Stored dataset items

*** Begin section ***

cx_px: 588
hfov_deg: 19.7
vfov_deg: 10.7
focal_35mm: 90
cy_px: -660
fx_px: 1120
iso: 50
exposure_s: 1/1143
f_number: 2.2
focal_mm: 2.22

*** End section ***
*** Begin section ***

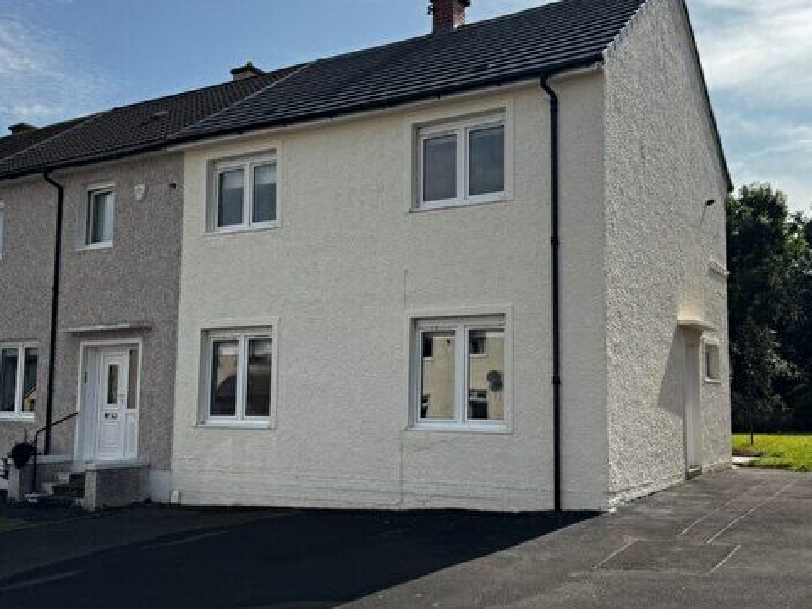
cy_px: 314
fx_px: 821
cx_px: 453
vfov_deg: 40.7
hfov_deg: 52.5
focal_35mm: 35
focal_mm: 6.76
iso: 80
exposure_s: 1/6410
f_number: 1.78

*** End section ***

* **The task**:
When you reach the line holding "hfov_deg: 19.7" in the records above, begin reproducing exactly, stop after the line holding "focal_mm: 2.22", and output nothing else.

* **Exercise answer**:
hfov_deg: 19.7
vfov_deg: 10.7
focal_35mm: 90
cy_px: -660
fx_px: 1120
iso: 50
exposure_s: 1/1143
f_number: 2.2
focal_mm: 2.22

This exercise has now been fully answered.